> **Extracted material**
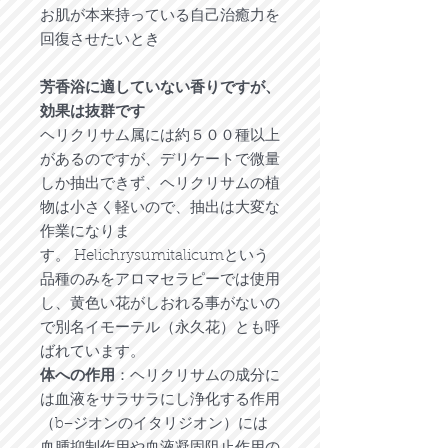
お肌が本来持っている自己治癒力を
回復させたいとき
芳香浴に適していない香りですが、
効果は抜群です
ヘリクリサム属には約５００種以上
があるのですが、デリケートで微量
しか抽出できず、ヘリクリサムの植
物は小さく軽いので、抽出は大変な
作業になりま
す。 Helichrysumitalicumという
品種のみをアロマセラピーでは使用
し、黄色い花がしおれる事がないの
で別名イモーテル（永久花）とも呼
ばれています。
体への作用
：ヘリクリサムの成分に
は血液をサラサラにし浄化する作用
（b−ジオンのイタリジオン）には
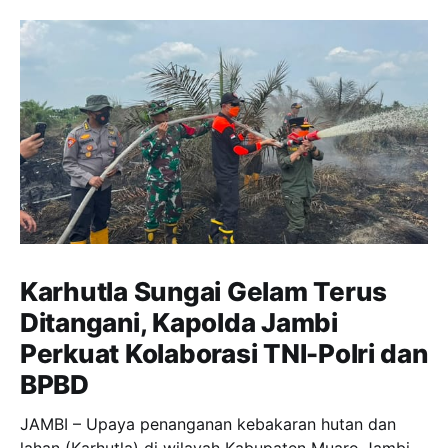
Karhutla Sungai Gelam Terus
Ditangani, Kapolda Jambi
Perkuat Kolaborasi TNI-Polri dan
BPBD
JAMBI – Upaya penanganan kebakaran hutan dan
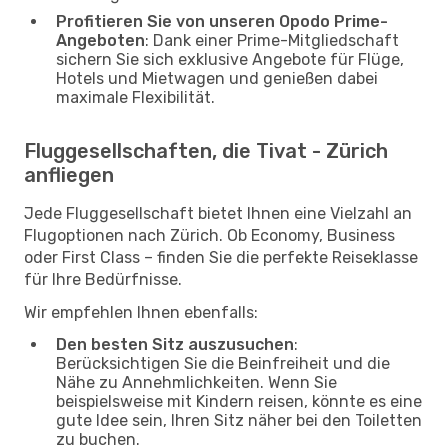
Profitieren Sie von unseren Opodo Prime-
Angeboten
: Dank einer Prime-Mitgliedschaft
sichern Sie sich exklusive Angebote für Flüge,
Hotels und Mietwagen und genießen dabei
maximale Flexibilität.
Fluggesellschaften, die Tivat - Zürich
anfliegen
Jede Fluggesellschaft bietet Ihnen eine Vielzahl an
Flugoptionen nach Zürich. Ob Economy, Business
oder First Class – finden Sie die perfekte Reiseklasse
für Ihre Bedürfnisse.
Wir empfehlen Ihnen ebenfalls:
Den besten Sitz auszusuchen
:
Berücksichtigen Sie die Beinfreiheit und die
Nähe zu Annehmlichkeiten. Wenn Sie
beispielsweise mit Kindern reisen, könnte es eine
gute Idee sein, Ihren Sitz näher bei den Toiletten
zu buchen.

> **Prompt**
Please go over the data above and copy each line with "Sitz" in it.

> **Solution to this exercise**
Den besten Sitz auszusuchen
gute Idee sein, Ihren Sitz näher bei den Toiletten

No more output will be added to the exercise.